Shares in our big bank stocks recorded gains on Tuesday even after Commonwealth Bank of Australia (ASX: CBA) upped pressure on its peers by slashing rates to grab market share.
The CBA share price closed 0.1% higher at $82.10, while the Westpac Banking Corp (ASX: WBC) share price added 0.4% to $29.92, the Australia and New Zealand Banking Group (ASX: ANZ) share price jumped 1.3% to $28.28 and the National Australia Bank Ltd. (ASX: NAB) share price improved 0.6% to $29.92.
In contrast, the S&P/ASX 200 (Index:^AXJO) (ASX:XJO) index closed flat as gains by large financials were offset by weakness in the mining and energy sectors.

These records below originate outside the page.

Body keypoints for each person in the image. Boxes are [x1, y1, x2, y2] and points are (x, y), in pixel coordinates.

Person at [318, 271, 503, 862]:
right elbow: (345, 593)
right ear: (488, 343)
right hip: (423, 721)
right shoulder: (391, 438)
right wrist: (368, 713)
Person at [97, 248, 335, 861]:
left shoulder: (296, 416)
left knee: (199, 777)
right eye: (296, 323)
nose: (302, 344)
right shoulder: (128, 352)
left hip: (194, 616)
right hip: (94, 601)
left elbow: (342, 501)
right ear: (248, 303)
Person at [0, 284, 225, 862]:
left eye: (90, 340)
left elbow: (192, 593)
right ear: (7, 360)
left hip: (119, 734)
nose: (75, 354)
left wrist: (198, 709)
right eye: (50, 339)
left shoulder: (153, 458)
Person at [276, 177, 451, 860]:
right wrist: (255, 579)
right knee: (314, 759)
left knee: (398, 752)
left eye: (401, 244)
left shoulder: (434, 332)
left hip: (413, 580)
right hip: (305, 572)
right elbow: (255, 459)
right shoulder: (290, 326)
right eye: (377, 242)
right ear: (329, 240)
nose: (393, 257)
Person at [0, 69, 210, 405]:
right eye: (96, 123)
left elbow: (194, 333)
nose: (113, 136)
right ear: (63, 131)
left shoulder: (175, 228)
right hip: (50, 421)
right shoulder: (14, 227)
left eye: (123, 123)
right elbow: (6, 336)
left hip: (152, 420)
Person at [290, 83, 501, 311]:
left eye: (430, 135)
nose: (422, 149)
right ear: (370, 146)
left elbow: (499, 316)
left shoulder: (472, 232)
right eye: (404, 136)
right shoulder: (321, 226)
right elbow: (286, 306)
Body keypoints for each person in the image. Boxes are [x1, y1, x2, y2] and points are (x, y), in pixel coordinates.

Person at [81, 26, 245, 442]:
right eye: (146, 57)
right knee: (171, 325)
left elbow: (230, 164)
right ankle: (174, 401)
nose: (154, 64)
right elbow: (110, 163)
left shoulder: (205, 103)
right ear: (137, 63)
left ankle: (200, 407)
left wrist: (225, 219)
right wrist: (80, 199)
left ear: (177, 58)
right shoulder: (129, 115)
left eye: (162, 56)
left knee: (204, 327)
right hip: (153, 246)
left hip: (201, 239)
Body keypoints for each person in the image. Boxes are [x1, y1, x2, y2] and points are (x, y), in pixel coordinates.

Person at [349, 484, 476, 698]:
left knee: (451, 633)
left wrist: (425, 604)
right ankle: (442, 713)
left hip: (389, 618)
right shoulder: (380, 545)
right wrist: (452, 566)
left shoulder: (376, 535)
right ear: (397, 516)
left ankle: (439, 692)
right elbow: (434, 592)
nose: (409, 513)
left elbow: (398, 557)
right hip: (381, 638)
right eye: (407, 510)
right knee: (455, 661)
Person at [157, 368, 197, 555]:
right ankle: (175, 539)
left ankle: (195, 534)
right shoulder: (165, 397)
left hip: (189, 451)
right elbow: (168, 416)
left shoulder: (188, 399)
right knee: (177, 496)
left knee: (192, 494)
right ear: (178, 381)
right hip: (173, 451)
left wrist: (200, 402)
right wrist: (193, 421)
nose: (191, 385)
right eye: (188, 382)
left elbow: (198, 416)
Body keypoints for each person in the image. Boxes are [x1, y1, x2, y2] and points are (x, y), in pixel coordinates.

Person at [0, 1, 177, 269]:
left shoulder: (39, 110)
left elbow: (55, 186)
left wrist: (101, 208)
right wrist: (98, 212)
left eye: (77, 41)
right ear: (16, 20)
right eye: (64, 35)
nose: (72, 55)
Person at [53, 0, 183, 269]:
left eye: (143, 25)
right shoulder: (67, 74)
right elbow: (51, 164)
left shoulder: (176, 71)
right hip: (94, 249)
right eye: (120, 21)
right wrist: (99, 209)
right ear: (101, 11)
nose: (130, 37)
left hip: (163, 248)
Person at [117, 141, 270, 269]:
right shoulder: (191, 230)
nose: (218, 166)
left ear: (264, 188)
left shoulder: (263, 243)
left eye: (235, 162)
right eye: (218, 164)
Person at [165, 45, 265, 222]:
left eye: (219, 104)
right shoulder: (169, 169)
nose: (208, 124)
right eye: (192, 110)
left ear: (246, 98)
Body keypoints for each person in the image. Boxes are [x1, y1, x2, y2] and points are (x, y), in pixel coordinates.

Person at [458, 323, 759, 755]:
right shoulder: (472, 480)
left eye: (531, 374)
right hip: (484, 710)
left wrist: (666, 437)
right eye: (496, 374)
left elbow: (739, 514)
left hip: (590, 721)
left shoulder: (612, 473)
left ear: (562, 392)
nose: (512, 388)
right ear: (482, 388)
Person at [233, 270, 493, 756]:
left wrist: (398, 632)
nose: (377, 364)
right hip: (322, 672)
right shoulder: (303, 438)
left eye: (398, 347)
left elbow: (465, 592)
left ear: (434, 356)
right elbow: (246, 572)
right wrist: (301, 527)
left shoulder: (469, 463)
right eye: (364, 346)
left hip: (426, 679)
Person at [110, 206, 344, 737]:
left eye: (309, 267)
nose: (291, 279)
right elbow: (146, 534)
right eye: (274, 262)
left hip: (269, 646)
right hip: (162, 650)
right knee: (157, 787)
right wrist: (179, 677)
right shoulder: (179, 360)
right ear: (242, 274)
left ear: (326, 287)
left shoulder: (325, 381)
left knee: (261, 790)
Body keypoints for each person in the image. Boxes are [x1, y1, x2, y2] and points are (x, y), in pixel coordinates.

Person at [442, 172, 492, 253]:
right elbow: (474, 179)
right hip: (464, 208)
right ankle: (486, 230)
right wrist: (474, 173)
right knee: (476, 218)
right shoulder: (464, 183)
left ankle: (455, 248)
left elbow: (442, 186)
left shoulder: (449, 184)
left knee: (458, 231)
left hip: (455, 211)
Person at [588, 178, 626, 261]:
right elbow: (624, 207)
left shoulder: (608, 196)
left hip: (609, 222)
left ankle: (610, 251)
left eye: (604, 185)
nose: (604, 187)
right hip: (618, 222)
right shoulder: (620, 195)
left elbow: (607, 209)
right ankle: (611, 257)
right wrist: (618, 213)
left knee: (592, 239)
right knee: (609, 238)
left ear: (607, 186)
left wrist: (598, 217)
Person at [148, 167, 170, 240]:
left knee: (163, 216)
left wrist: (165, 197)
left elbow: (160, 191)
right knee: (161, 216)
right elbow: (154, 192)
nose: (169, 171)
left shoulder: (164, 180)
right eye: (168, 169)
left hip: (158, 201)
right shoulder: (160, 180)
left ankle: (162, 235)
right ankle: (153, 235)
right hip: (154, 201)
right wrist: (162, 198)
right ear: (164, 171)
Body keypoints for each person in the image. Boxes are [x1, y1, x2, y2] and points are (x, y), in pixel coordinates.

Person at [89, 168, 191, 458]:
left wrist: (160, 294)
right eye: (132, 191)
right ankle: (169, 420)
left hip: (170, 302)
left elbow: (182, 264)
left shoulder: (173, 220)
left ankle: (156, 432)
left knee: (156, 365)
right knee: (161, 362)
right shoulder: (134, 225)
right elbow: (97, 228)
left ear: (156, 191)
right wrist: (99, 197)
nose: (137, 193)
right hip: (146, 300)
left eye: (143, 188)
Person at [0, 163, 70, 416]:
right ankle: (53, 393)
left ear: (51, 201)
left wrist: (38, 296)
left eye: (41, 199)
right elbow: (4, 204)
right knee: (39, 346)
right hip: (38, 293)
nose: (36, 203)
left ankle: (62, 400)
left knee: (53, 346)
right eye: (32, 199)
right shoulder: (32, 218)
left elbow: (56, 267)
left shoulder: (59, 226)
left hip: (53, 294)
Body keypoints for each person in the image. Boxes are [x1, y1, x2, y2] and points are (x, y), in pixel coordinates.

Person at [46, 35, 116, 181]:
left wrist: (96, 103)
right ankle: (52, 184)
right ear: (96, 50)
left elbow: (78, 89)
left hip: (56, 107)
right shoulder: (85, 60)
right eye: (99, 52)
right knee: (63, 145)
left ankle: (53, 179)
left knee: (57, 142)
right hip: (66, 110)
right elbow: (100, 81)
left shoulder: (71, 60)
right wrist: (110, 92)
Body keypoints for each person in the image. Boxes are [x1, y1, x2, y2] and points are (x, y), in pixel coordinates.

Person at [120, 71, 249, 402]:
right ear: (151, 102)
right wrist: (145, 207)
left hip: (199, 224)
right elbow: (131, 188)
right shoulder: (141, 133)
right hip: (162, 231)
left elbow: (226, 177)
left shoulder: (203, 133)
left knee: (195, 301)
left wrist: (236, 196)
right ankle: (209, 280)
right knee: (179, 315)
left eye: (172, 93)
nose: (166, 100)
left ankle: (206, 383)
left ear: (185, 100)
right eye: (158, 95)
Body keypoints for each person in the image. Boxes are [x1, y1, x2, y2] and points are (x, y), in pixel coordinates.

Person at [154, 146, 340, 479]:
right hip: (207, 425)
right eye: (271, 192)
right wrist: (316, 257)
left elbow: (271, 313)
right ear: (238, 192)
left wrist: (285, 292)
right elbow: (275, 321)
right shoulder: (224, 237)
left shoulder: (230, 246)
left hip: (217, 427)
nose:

Fixed-rate loans getting cheaper
Coming back to CBA, the Australian Financial Review reported that our largest mortgage lender has slashed its fixed rate loans by as much as 90 basis points (bps) as the big lenders fight for new business.
The bank's one- and four-year fixed rate has been lowered by 60bps to 3.29% and 3.49%, respectively, and mortgage brokers quoted in the story said this is a reflection of CBA's growing expectation of an interest rate cut by the RBA when our central bankers meet next Tuesday.
That isn't technically correct. Fixed longer-term rates are not directly influenced by the cash rate but by similar-dated government bond yields.
However, it's worth noting that wholesale funding has gotten cheaper recently and global bond yields are very depressed.
Westpac also fighting for market share
The cut by CBA follows Westpac's move to lower the serviceability test for borrowers for the second time in 10 weeks to 5.35% from 5.75%.
This means Westpac is able to lend more to home buyers as borrowers will be stress-tested against the lower hurdle rate by the bank when it is determining the maximum loan amount they can take out.
Westpac's move is also seen as a push for market share and the rising competitive tension is good news for borrowers – although that will probably come at the expense of shareholders.
Rate cuts means smaller profit margins for the banks and the sector has been under margin pressure for a while now.
Dividends at risk
The growing chance of another RBA rate cut and heating-up in competition for borrowers mean bank margins aren't about to improve anytime soon even though the residential market appears to have turned a corner.
Investors should be concerned as weakening margins increases the chances that some of the banks may have to reduce their dividends.